Without including the pictures, copy out every line below.
---
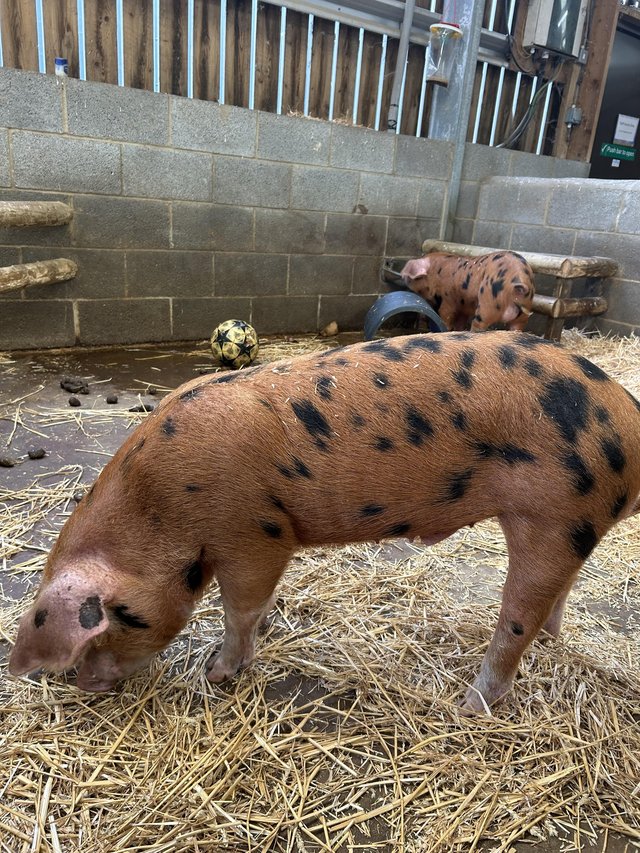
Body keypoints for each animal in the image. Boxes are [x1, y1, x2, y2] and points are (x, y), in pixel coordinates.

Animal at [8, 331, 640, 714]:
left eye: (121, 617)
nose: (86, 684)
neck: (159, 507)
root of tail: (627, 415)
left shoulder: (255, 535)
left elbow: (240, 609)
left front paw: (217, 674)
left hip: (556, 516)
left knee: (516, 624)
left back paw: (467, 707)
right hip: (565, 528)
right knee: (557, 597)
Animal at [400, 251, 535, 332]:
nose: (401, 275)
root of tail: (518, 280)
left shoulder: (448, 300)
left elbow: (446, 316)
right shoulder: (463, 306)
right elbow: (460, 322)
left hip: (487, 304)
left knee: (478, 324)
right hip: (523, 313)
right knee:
---
RESULT OF THE TASK:
Body keypoints for each animal in the image. Boxes are [x1, y1, x2, y2] and points are (x, y), in pixel coordinates.

Animal at [8, 331, 640, 714]:
left eye: (121, 617)
nose: (86, 684)
neck: (159, 507)
root of tail: (627, 415)
left shoulder: (255, 535)
left elbow: (240, 609)
left front paw: (217, 674)
left hip: (556, 516)
left knee: (516, 624)
left back paw: (467, 707)
right hip: (565, 528)
right knee: (557, 597)
Animal at [400, 251, 535, 332]:
nose: (401, 275)
root of tail: (518, 280)
left shoulder: (448, 300)
left elbow: (446, 316)
right shoulder: (463, 306)
right elbow: (460, 322)
left hip: (487, 304)
left knee: (478, 324)
right hip: (523, 313)
right knee:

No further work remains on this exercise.